● EXERCISE BRIEF: Can you recast the lines below as a Markdown table with the columns "No." and "Line", numbering the rows and skipping blank lines? Leave the pictures out of the answer.

● RAW DATA:
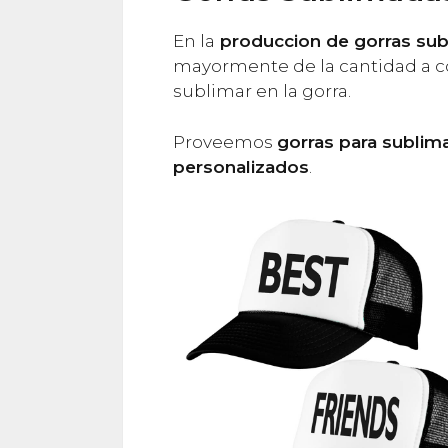
En la
produccion de gorras sub
mayormente de la cantidad a c
sublimar en la gorra.
Proveemos
gorras para sublim
personalizados
.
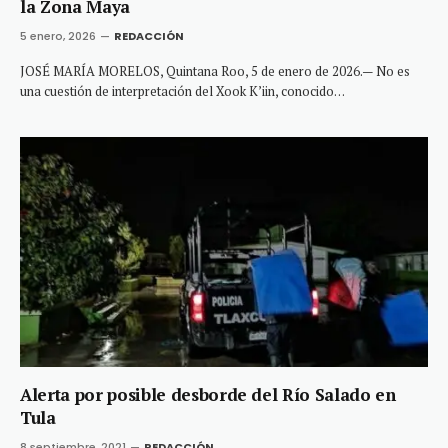
la Zona Maya
5 enero, 2026
REDACCIÓN
JOSÉ MARÍA MORELOS, Quintana Roo, 5 de enero de 2026.— No es
una cuestión de interpretación del Xook K’iin, conocido…
Alerta por posible desborde del Río Salado en
Tula
8 septiembre, 2021
REDACCIÓN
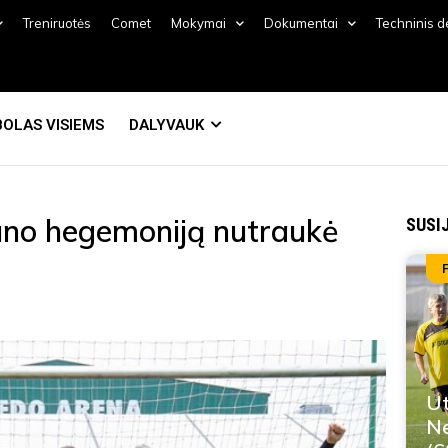
Treniruotės
Comet
Mokymai
Dokumentai
Techninis 
OLAS VISIEMS
DALYVAUK
uno hegemoniją nutraukė
SUSI
Ut
Ne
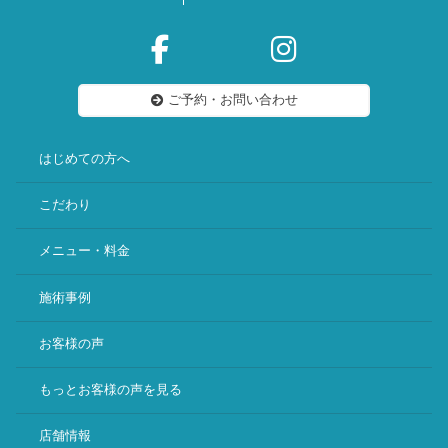
ご予約・お問い合わせ
はじめての方へ
こだわり
メニュー・料金
施術事例
お客様の声
もっとお客様の声を見る
店舗情報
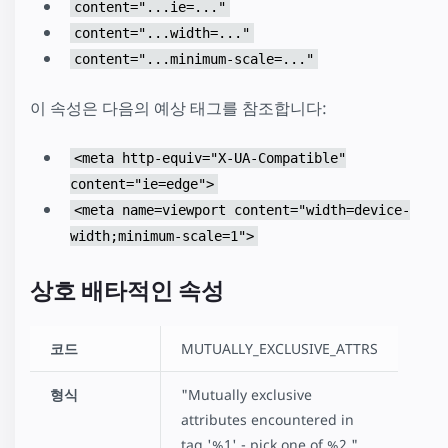
content="...ie=..."
content="...width=..."
content="...minimum-scale=..."
이 속성은 다음의 예상 태그를 참조합니다:
<meta http-equiv="X-UA-Compatible"
content="ie=edge">
<meta name=viewport content="width=device-
width;minimum-scale=1">
상호 배타적인 속성
코드
MUTUALLY_EXCLUSIVE_ATTRS
형식
"Mutually exclusive
attributes encountered in
tag '%1' - pick one of %2."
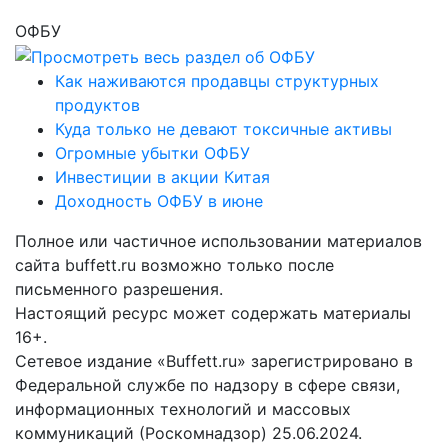
ОФБУ
Как наживаются продавцы структурных
продуктов
Куда только не девают токсичные активы
Огромные убытки ОФБУ
Инвестиции в акции Китая
Доходность ОФБУ в июне
Полное или частичное использовании материалов
сайта buffett.ru возможно только после
письменного разрешения.
Настоящий ресурс может содержать материалы
16+.
Сетевое издание «Buffett.ru» зарегистрировано в
Федеральной службе по надзору в сфере связи,
информационных технологий и массовых
коммуникаций (Роскомнадзор) 25.06.2024.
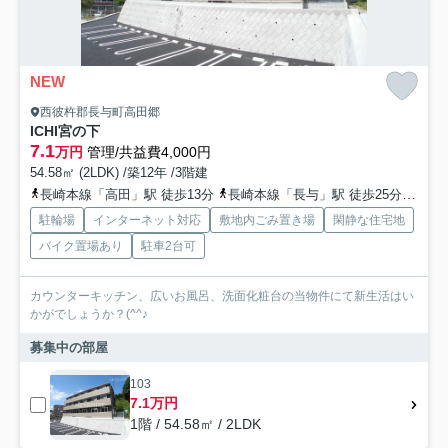
NEW
西彼杵郡長与町高田郷
ICHI宮の下
7.1
万円
管理/共益費4,000円
54.58㎡ (2LDK) /築12年 /3階建
長崎本線「高田」駅 徒歩13分
長崎本線「長与」駅 徒歩25分
長崎
駐輪場
インターネット対応
敷地内ごみ置き場
閑静な住宅地
バイク置場あり
駐車2台可
カウンターキッチン、広いお風呂、洗面化粧台の当物件にて新生活はい
かがでしょうか？(^^♪
募集中の部屋
103
7.1万円
1階 / 54.58㎡ / 2LDK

● RESPONSE BELOW:
| No. | Line |
|---|---|
| 1 | En la |
| 2 | produccion de gorras sub |
| 3 | mayormente de la cantidad a c |
| 4 | sublimar en la gorra. |
| 5 | Proveemos |
| 6 | gorras para sublim |
| 7 | personalizados |
| 8 | . |
| 9 | la Zona Maya |
| 10 | 5 enero, 2026 |
| 11 | REDACCIÓN |
| 12 | JOSÉ MARÍA MORELOS, Quintana Roo, 5 de enero de 2026.— No es |
| 13 | una cuestión de interpretación del Xook K’iin, conocido… |
| 14 | Alerta por posible desborde del Río Salado en |
| 15 | Tula |
| 16 | 8 septiembre, 2021 |
| 17 | REDACCIÓN |
| 18 | Treniruotės |
| 19 | Comet |
| 20 | Mokymai |
| 21 | Dokumentai |
| 22 | Techninis  |
| 23 | OLAS VISIEMS |
| 24 | DALYVAUK |
| 25 | uno hegemoniją nutraukė |
| 26 | SUSI |
| 27 | Ut |
| 28 | Ne |
| 29 | ご予約・お問い合わせ |
| 30 | はじめての方へ |
| 31 | こだわり |
| 32 | メニュー・料金 |
| 33 | 施術事例 |
| 34 | お客様の声 |
| 35 | もっとお客様の声を見る |
| 36 | 店舗情報 |
| 37 | content="...ie=..." |
| 38 | content="...width=..." |
| 39 | content="...minimum-scale=..." |
| 40 | 이 속성은 다음의 예상 태그를 참조합니다: |
| 41 | <meta http-equiv="X-UA-Compatible" |
| 42 | content="ie=edge"> |
| 43 | <meta name=viewport content="width=device- |
| 44 | width;minimum-scale=1"> |
| 45 | 상호 배타적인 속성 |
| 46 | 코드 |
| 47 | MUTUALLY_EXCLUSIVE_ATTRS |
| 48 | 형식 |
| 49 | "Mutually exclusive |
| 50 | attributes encountered in |
| 51 | tag '%1' - pick one of %2." |
| 52 | ОФБУ |
| 53 | Как наживаются продавцы структурных |
| 54 | продуктов |
| 55 | Куда только не девают токсичные активы |
| 56 | Огромные убытки ОФБУ |
| 57 | Инвестиции в акции Китая |
| 58 | Доходность ОФБУ в июне |
| 59 | Полное или частичное использовании материалов |
| 60 | сайта buffett.ru возможно только после |
| 61 | письменного разрешения. |
| 62 | Настоящий ресурс может содержать материалы |
| 63 | 16+. |
| 64 | Сетевое издание «Buffett.ru» зарегистрировано в |
| 65 | Федеральной службе по надзору в сфере связи, |
| 66 | информационных технологий и массовых |
| 67 | коммуникаций (Роскомнадзор) 25.06.2024. |
| 68 | NEW |
| 69 | 西彼杵郡長与町高田郷 |
| 70 | ICHI宮の下 |
| 71 | 7.1 |
| 72 | 万円 |
| 73 | 管理/共益費4,000円 |
| 74 | 54.58㎡ (2LDK) /築12年 /3階建 |
| 75 | 長崎本線「高田」駅 徒歩13分 |
| 76 | 長崎本線「長与」駅 徒歩25分 |
| 77 | 長崎 |
| 78 | 駐輪場 |
| 79 | インターネット対応 |
| 80 | 敷地内ごみ置き場 |
| 81 | 閑静な住宅地 |
| 82 | バイク置場あり |
| 83 | 駐車2台可 |
| 84 | カウンターキッチン、広いお風呂、洗面化粧台の当物件にて新生活はい |
| 85 | かがでしょうか？(^^♪ |
| 86 | 募集中の部屋 |
| 87 | 103 |
| 88 | 7.1万円 |
| 89 | 1階 / 54.58㎡ / 2LDK |